« Je vais colmater les brèches »

Abdelaziz Omari, maire de Casablanca.

Une équipe du Canard a retrouvé le maire de Casablanca bien au chaud chez lui pendant que plusieurs arrondissements de la ville étaient dévastés par les pluies…

Vous devriez être dehors en ce moment, non ?

Trop risqué. Le coronavirus et maintenant le déluge. En voyant les images des inondations partagées sur les réseaux sociaux, je  me suis dit qu’il vaut  mieux rester à la maison pour éviter tout risque inutile…

Mais le maire que vous êtes doit être sur le terrain pour organiser les secours et apporter de l’aide aux populations sinistrées…

Rien n’urge, chère madame !  Un maire incompétent vivant vaut mieux qu’un maire compétent mort. J’ai décidé d’attendre le retour le beau temps pour colmater les brèches…

De nombreux quartiers de Casablanca ont été transformés en véritables piscines à cause des dernières participations. Plusieurs artères et boulevards ont été fermés à la circulation.  Même la voie du tram et la pelouse du stade de football Mohammed V ont été inondées…

Ce sont des pluies qui me réjouissent personnellement.  C’est une bonne nouvelle pour le monde rural et les agriculteurs surtout les petits d’entre eux ainsi que pour les citadins. La pluie c’est le meilleur assainisseur.  

Mais aussi le meilleur révélateur de l’incurie des élus et de l’ampleur des dysfonctionnements et autres insuffisances en termes d’infrastructures et de fraudes dans les ouvrages…Vous ne trouvez pas que votre responsabilité de maire est engagée ?

Moi responsable des dégâts causés par la pluie ? Jamais de la vie. La pluie est une affaire de Dieu et je n’ai rien à voir là-dedans. Je vous conseille de trouver d’autres coupables.

Lesquels ?

Les comploteurs incorrigibles contre les islamistes qui font désormais eau de tout bois pour nous mouiller.

_Contenu des données:_
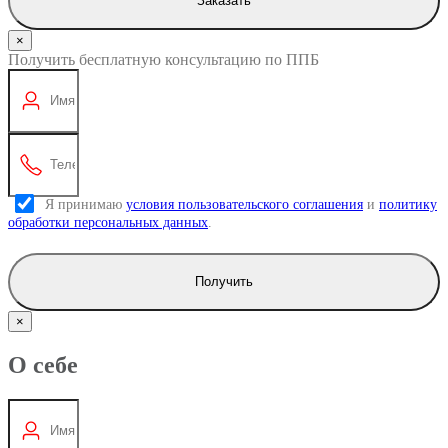
Заказать
×
Получить бесплатную консультацию по ППБ
Я принимаю
условия пользовательского соглашения
и
политику
обработки персональных данных
.
Получить
×
О себе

_Travail demandé:_
Recopiez la partie de l'entretien avec le maire de Casablanca qui commence par les mots « Moi responsable des » et se termine par « pour nous mouiller. », en changeant « comploteurs » en « conspirateurs ».

_Corrigé:_
Moi responsable des dégâts causés par la pluie ? Jamais de la vie. La pluie est une affaire de Dieu et je n’ai rien à voir là-dedans. Je vous conseille de trouver d’autres coupables.

Lesquels ?

Les conspirateurs incorrigibles contre les islamistes qui font désormais eau de tout bois pour nous mouiller.